I was just told “That ReCaptcha response was incorrect.” First time ever. And it wasn’t, dammit! It was a very tough one, but their ‘accepted answer’ is obviously wrong.
John says
reCaptcha is growing more crotchety with time. It’s gotten a certain amount of tech-world coverage recently for being not all that effective anymore — well, not reCaptcha specifically, but “captchas” in general. The alternatives seem rather clunky to me, and some of them are flatly beyond what I’m willing to invest time in. (People say things like, “I developed a PHP application which can be adapted to a WordPress site without too much trouble — you just have to edit [obscure file critical to the functioning of said site] as follows…” Bleeagh.
Froog says
But more importantly, why is the Rally Monkey hiding behind the man with the blue snake in his arm?
(Sorry – very obscure reference for long-time readers of the site, and of the former blog of one of the other long-time readers.)
John says
Well, I tried to give her plenty of time to reply for herself.

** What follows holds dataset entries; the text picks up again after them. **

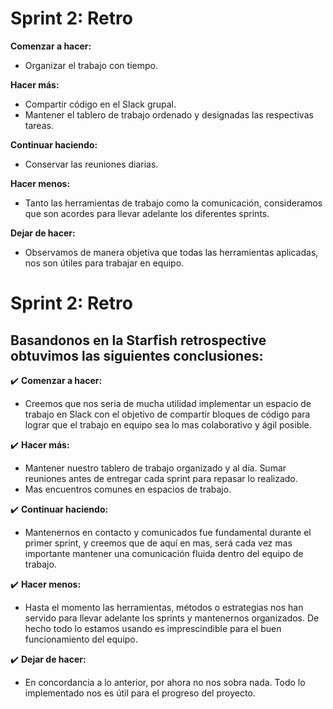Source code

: # Sprint 2: Retro


**Comenzar a hacer:**
- Organizar el trabajo con tiempo.

**Hacer más:**
- Compartir código en el Slack grupal.
- Mantener el tablero de trabajo ordenado y designadas las respectivas tareas.

**Continuar haciendo:**
- Conservar las reuniones diarias.

**Hacer menos:**
- Tanto las herramientas de trabajo como la comunicación, consideramos que son acordes para llevar adelante los diferentes sprints.

**Dejar de hacer:**
- Observamos de manera objetiva que todas las herramientas aplicadas, nos son útiles para trabajar en equipo.


# Sprint 2: Retro

## **Basandonos en  la Starfish retrospective obtuvimos las siguientes conclusiones:**

:heavy_check_mark:  **Comenzar a hacer:**
- Creemos que nos seria de mucha utilidad implementar un espacio de trabajo en Slack con el objetivo de compartir bloques de código para lograr que el trabajo en equipo sea lo mas colaborativo y ágil posible.

:heavy_check_mark: **Hacer más:**
- Mantener nuestro tablero de trabajo organizado y al día. Sumar reuniones antes de entregar cada sprint para repasar lo realizado.
- Mas encuentros comunes en espacios de trabajo.

:heavy_check_mark: **Continuar haciendo:**
- Mantenernos en contacto y comunicados fue fundamental durante el primer sprint, y creemos que de aquí en mas, será cada vez mas importante mantener una comunicación fluida dentro del equipo de trabajo.

:heavy_check_mark: **Hacer menos:**
- Hasta el momento las herramientas, métodos o estrategias nos han servido para llevar adelante los sprints y mantenernos organizados. De hecho todo lo estamos usando es imprescindible para el buen funcionamiento del equipo.

:heavy_check_mark: **Dejar de hacer:**
- En concordancia a lo anterior, por ahora no nos sobra nada. Todo lo implementado nos es útil para el progreso del proyecto.
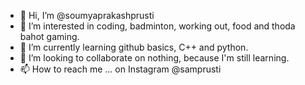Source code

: - 👋 Hi, I’m @soumyaprakashprusti
- 👀 I’m interested in coding, badminton, working out, food and thoda bahot gaming.
- 🌱 I’m currently learning github basics, C++ and python.
- 💞️ I’m looking to collaborate on nothing, because I'm still learning.
- 📫 How to reach me ... on Instagram @samprusti

<!---
soumyaprakashprusti/soumyaprakashprusti is a ✨ special ✨ repository because its `README.md` (this file) appears on your GitHub profile.
You can click the Preview link to take a look at your changes.
--->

But the former blogger to whom you allude is, I fear, gone for good from the blogging world. (She is, however, reliably active on certain — gasp! — social-networking sites which I know are off your own menu.)
[Intriguing reCaptcha: Franklin PhDell. Capitalized just like that.]
Froog says
Ah, we haven’t had a name on ReCaptcha for such a long time. Though PhDell sounds more like a rapper’s nickname than an actual name.
marta says
Sigh. I can’t even tell you how I feel about my body right now. Though I still try to dance from time to time.